**Using the information**
#1 Decide whether each statement agrees with the account holder terms below, answering yes or no and quoting the deciding words. (a) i-payout is located in Ft Lauderdale, Florida. (b) i-payout gives final approval of any transfers. (c) i-payout has no obligation to the Account Holder to fund transactions between Company and Account Holder.
#2 Repeat the part of the account holder terms below starting with "Account Holder Terms" and going on through "goods and services.".

*** Provided text

Account Holder Terms & Conditions

WHEREAS , International Payout Systems, Inc. (“i-payout”), located at 540 NE 4th Street, Ft Lauderdale FL 33301, provides the software platform for Wizards of the Coast (“Company”) to support a variety of services and technologies that facilitate, and are integral to, the execution and settlement of transactions for goods and services between “Company” and Account Holder. i-payout provides the platform solely for the purpose of effectuating a bona fide purchase, sale or settlement of goods and services.

These services include, but are not limited to: participant payment management, know your customer services; transaction tracking, recording and verification; maintenance of Account Holder portal for Account Holder transaction tracking; storage and review of backup and due diligence transaction documentation (such as invoices, identification documents, sales data and other verifications); the generation or issuance of tax documents such as W9s, W8s, 1099's and 1042S’s as applicable per agreement with Company; use of software platform for tracking all payment processing activity; clearance and settlement services; performance of necessary security screenings and checks on participants in transactions; technical support in multiple languages; customer service support in multiple languages. In providing these services, i-payout acts as a limited agent for the Company engaged in the provision of goods or services, as well as an agent for the Account Holder receiving the goods or services, subject to applicable conflict waivers.

WHEREAS, in connection with the services it provides, the i-payout conducts certain due diligence in order to determine compliance with the regulatory requirements at individual level, including, but not limited to: (1) obtaining basic identifying information about the Account Holder through the application of a customer identification program; (2) conducting regular basic risk assessments to determine the level of risk associated with the account and soliciting additional information as deemed necessary; (3) performing regular anti-money-laundering checks;; and (4) executing Company-specific due diligence practices as necessary. i-payout employs such safeguards in an abundance of caution for security purposes and not as any regulatory requirement.

WHEREAS, i-payout provides limited escrow services to offer assurance to purchasers or sellers or providers of good or services, or for services resulting in a payable by Company to an Account Holder, that such payment for such goods or services will not be released until i-payout has received and reviewed specified documentation verifying that the transaction is completed according to designated agreement specifications. Company is fully responsible for the final approval of any transfers; i-payout is responsible for insuring the transfer instructions are appropriately and securely sent to the processing bank/vendor for the ultimate delivery of payment. Whereas i-payout facilitates transactions between Company and Account Holder, it has no obligation to Account Holder to fund or pay for any transactions between Company and Account Holder.

******
*** Data to examine

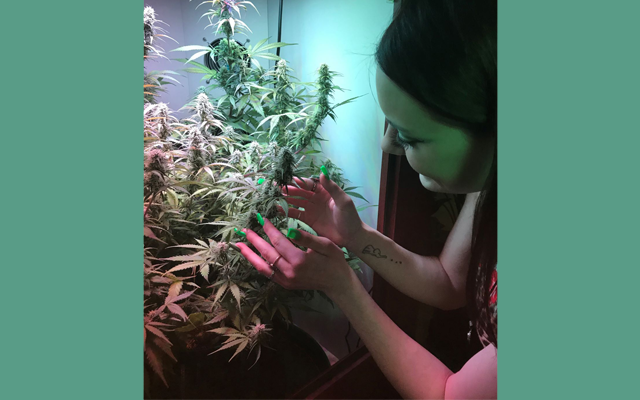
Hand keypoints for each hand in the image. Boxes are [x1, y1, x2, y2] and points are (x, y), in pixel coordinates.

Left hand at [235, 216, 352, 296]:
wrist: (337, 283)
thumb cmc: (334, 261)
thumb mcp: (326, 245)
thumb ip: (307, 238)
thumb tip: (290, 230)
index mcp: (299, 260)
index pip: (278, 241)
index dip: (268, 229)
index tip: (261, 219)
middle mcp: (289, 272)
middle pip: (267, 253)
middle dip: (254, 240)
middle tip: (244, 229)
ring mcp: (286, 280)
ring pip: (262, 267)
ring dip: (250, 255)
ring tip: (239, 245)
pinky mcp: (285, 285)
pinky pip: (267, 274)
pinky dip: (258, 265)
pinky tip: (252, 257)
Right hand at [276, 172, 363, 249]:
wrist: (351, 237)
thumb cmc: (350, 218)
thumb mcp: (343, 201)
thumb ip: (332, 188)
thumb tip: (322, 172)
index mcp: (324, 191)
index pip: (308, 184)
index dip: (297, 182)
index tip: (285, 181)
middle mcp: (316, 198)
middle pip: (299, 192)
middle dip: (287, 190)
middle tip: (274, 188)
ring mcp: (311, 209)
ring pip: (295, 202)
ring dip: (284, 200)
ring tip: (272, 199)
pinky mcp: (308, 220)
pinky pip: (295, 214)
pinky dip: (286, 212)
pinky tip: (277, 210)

******

**Responses by task**
#1
(a) Yes: "540 NE 4th Street, Ft Lauderdale FL 33301"
(b) No: "Company is fully responsible for the final approval of any transfers"
(c) Yes: "it has no obligation to Account Holder to fund or pay for any transactions between Company and Account Holder"

#2
Account Holder Terms & Conditions

WHEREAS , International Payout Systems, Inc. (“i-payout”), located at 540 NE 4th Street, Ft Lauderdale FL 33301, provides the software platform for Wizards of the Coast (“Company”) to support a variety of services and technologies that facilitate, and are integral to, the execution and settlement of transactions for goods and services between “Company” and Account Holder. i-payout provides the platform solely for the purpose of effectuating a bona fide purchase, sale or settlement of goods and services.